At 4 o'clock on the morning of the 7th the French advanced under cover of a thick fog, and assaulted at once the centre, the right, and the left of Kutusoff's position. Such was the impetuosity of the charge that they drove the Russians from their redoubts but this was for a short time only as they rallied under every line of the fire from the French, and instantly advanced. Russian peasants who, till that hour, had never seen war, and who still wore their usual rustic dress, distinguished only by a cross sewed on it in front, threw themselves into the thickest of the combat. As they fell, others rushed on and filled their places.

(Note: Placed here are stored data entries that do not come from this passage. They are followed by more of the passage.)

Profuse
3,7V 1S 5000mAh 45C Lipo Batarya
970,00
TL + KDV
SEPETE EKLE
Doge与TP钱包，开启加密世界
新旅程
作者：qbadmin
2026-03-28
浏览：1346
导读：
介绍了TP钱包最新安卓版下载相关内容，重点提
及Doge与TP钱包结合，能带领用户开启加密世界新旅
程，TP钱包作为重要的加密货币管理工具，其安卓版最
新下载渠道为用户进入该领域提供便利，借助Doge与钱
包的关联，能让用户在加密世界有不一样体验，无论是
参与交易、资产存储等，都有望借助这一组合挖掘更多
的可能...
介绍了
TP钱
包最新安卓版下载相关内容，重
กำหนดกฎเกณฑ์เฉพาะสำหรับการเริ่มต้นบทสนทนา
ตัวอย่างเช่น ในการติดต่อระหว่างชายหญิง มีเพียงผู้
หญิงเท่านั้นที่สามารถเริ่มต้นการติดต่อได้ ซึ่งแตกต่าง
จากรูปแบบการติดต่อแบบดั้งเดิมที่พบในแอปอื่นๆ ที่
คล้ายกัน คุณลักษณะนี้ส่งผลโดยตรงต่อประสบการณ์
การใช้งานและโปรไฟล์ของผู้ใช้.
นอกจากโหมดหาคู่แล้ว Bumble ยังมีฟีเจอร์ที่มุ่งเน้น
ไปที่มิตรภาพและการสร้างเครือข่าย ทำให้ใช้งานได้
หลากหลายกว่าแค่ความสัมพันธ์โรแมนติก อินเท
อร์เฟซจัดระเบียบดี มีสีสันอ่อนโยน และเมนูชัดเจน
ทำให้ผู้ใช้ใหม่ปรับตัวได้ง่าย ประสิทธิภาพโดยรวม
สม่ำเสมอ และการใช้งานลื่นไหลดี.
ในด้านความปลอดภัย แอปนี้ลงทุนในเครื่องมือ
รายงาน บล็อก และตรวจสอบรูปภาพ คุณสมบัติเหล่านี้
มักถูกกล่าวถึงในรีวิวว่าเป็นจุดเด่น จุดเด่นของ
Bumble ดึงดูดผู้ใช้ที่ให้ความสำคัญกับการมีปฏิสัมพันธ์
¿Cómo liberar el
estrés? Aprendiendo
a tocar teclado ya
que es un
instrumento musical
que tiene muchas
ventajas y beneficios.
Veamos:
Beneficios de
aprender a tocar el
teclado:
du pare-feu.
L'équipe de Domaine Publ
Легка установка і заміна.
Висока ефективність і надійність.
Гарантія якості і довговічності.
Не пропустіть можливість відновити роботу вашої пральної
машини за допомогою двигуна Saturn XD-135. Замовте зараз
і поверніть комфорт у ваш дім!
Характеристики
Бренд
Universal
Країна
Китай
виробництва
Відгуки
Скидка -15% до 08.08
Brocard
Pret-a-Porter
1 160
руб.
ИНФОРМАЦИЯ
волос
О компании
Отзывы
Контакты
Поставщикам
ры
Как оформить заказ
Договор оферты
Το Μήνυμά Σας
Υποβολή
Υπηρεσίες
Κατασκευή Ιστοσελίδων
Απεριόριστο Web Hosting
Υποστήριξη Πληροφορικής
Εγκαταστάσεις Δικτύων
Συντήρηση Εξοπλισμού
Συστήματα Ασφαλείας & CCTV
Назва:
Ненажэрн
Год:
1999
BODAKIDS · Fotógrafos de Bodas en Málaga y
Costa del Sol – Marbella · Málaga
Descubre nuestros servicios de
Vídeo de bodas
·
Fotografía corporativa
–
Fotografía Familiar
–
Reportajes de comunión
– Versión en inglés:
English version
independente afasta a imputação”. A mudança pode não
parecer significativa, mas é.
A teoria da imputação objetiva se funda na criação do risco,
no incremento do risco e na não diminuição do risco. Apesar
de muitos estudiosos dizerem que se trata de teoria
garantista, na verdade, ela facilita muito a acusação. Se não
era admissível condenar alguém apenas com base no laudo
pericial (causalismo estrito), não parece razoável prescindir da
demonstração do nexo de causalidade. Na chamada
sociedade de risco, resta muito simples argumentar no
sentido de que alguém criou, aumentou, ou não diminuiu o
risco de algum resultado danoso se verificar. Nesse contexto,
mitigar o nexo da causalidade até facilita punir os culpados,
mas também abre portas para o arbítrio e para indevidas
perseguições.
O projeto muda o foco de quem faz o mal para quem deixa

Some idea may be formed of the obstinacy of the contest from the fact that one division of the Russians which mustered 30,000 in the morning only 8,000 survived. These men had fought in close order, and unshaken, under the fire of eighty pieces of artillery. The Russians had the advantage of ground, of speaking but one language, of one uniform, of being a single nation, and fighting for the same cause. By 2 o'clock, however, according to the imperial bulletin, all hope had abandoned the enemy; the battle was at an end, although the cannonade was not yet discontinued. The Russians fought for their retreat and safety, but no longer for the victory.

The result of this terrible day, in which the French fired sixty-six thousand cannon balls, was that while the Russians were defeated they were far from routed. "However great may have been the success of this day," says Ségur, "it might have been still more so if Napoleon, instead of finishing the battle at 4 o'clock in the afternoon had profited by the remainder of the day to bring his Guard into the field, and thus changed the defeat of the enemy into a complete rout."

That the Emperor suffered intensely during the day is well-known. He had passed a restless night and a violent and incessant cough cut short his breathing.

As to his desire of preserving a reserve uninjured, and forming it from a chosen and devoted body, such as his Guard, Napoleon explained it to his marshals by saying: "And if there should be a second battle tomorrow, what could I oppose to it?"

General Gourgaud has added: "If the Guard had been destroyed at the battle of Moskowa, the French army, of which their guard constantly formed the core, and whose courage it supported during the retreat, could scarcely have ever repassed the Niemen."

This refusal of Napoleon to engage his Guard is generally held to have been one of his greatest military lapses. At the time they were demanded by Ney and others the enemy was all but beaten and the appearance of the Emperor at their head would in all probability have closed the day with a great victory to his credit, and, according to the opinions of many military men of this day, have ended the Russian campaign by this one battle.

Night found either army on the ground they had occupied at daybreak. The number of guns and prisoners taken by the French and the Russians was about equal; and of either host there had fallen not less than 40,000 men. Some accounts give the total number of the slain as 100,000.

The Russian commander fought desperately but was at last compelled to retire. His army was the mainstay of the country and had it been destroyed, the Czar would have found it difficult to form another. Having ascertained then the extent of his loss and buried his dead, among whom was the gallant Bagration, the Russian withdrew from his intrenchment and marched on Mojaisk. Marshal Ney was rewarded for the noble share he had in the success of this battle, by the title of Prince of the Moskowa.

The small number of prisoners taken at Moskowa,—or Borodino as the battle is frequently called,—the circumstance of the Russians being able to carry away their wounded, and many other considerations amply prove that such another contest would have ruined Napoleon. The Russians ordered Te Deums to be chanted at Moscow in honor of what they termed a victory for themselves and Napoleon sent similar instructions to his bishops in France.